My reading of the Brexit White Paper suggests the Government doesn’t really get what is at stake

My reading of the Brexit White Paper suggests the Government doesn’t really get what is at stake

The White Paper on Brexit which caused Boris Johnson and David Davis to resign from the Cabinet is a dismal warning that Downing Street is headed for a Brexit train crash.

This is not because the hundred pages of text is too much to manage; it is because it is unintelligible, incoherent and includes matters which do not warrant attention but, most importantly, lays out no platform which any government could use in undertaking something as significant as withdrawal from the EU.

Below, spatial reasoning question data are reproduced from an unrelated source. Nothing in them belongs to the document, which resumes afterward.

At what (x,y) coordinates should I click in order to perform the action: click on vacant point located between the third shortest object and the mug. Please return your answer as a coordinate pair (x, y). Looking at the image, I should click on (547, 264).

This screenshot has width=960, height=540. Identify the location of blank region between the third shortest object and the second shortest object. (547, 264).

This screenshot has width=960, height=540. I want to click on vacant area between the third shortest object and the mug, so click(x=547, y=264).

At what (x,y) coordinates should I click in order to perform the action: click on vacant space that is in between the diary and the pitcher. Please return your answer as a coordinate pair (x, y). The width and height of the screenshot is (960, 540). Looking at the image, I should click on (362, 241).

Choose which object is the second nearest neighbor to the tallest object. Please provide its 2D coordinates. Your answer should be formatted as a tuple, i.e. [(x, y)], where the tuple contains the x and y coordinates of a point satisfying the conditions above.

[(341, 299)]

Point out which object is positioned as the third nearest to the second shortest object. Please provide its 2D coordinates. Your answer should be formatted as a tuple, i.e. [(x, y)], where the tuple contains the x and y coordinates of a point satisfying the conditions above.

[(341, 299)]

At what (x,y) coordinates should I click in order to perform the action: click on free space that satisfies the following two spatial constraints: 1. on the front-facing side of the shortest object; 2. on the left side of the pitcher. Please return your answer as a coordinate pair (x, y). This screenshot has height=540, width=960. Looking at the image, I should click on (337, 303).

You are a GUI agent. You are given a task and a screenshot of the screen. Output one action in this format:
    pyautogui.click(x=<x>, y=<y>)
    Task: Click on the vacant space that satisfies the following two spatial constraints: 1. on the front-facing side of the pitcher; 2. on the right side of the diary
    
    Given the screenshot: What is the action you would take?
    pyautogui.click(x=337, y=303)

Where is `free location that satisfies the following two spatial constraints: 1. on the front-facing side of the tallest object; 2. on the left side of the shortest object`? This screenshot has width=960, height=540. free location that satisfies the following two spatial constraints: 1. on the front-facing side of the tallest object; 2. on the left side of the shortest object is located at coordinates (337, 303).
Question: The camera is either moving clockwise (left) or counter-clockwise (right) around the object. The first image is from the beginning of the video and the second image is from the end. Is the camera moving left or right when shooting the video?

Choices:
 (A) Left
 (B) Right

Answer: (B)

Clearly those who oversaw preparation of the paper had no basic understanding of the fundamental issues or how to address them. This will be evident to anyone who goes to the trouble to try to comprehend the whole: the authors and editors of this document had no idea of what the key issues were that had to be addressed and how to do it.

The document was obviously regarded as workable by the majority of the two dozen people in Cabinet because most had no idea of the opportunities at stake.

The UK Government had a relatively short period of time to grasp the fundamentals of dealing with an unnecessarily complex (i.e. typically EU) organisation, so the team of officials mustered in David Davis’ new department actually did extraordinarily well to set out the basic propositions to inform the UK’s negotiating position.

But the fact that much of the department’s work was not drawn on indicates that there was another purpose to the meeting. The document DExEU created was sidelined by another, which was a pot pourri of commentary and analysis with no blend of direction or priority, and came from a melange of government officials. It was then tabled for Cabinet effectively on a ‘take it or leave it’ basis.

This illustrates the real problem in 10 Downing Street: what is at stake and how to advance UK interests is simply not understood.

If the current document were adopted (and it can’t be – even for the European Commission whose quality of analysis and expression of fundamental issues itself is regularly compromised because of difference among its 28 members), it would present no coherent guide about how to manage Brexit with the European Commission.

What is the sense in surrendering future control over any changes to an organisation from which the British people have decided to separate?

Who said something like this is the only way the complications such as the Irish border could be addressed? This was just plain laziness.

Why is at least one third of the paper related to vague discussions of issues instead of concrete propositions which realise the decision of Brexit? Those who made that contribution patently had no understanding of what is at stake.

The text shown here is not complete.